* **REQUIRED ACTION**
For the material that follows, list every line containing the word "improve".

- Opening Delimiter -

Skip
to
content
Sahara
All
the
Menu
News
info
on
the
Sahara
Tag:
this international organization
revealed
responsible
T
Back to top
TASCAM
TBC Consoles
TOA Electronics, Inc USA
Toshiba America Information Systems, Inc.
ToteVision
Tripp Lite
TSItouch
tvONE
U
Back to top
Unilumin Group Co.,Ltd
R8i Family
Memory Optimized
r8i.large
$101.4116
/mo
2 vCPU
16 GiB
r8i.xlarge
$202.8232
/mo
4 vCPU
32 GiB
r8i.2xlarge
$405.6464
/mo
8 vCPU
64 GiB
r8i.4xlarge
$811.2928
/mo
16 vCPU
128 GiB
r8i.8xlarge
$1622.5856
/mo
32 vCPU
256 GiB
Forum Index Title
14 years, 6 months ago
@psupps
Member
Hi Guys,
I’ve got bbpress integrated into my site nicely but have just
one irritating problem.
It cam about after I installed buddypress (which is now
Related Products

- Closing Delimiter -
- Opening Delimiter -

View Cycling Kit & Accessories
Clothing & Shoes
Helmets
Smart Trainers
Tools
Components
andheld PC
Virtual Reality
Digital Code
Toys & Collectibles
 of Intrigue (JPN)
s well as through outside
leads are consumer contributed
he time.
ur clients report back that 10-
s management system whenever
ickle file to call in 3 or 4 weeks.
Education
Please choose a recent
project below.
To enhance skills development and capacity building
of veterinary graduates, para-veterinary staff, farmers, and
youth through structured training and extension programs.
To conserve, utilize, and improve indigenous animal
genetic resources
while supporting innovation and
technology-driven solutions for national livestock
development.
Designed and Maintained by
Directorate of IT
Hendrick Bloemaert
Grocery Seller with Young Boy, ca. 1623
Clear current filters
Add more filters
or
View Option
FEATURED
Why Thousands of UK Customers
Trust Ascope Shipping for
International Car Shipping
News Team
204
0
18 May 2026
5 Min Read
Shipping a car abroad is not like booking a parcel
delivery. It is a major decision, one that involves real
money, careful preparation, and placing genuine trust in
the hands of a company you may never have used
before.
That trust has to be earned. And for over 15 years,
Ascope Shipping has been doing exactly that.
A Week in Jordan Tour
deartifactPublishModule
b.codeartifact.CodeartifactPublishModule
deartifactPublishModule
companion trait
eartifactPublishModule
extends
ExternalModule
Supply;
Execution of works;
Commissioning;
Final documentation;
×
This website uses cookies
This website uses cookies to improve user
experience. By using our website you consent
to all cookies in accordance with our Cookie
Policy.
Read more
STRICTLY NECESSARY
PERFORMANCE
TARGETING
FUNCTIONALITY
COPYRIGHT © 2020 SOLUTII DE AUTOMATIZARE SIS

- Closing Delimiter -

* **RESULT OF THIS TASK**
To conserve, utilize, and improve indigenous animal
This website uses cookies to improve user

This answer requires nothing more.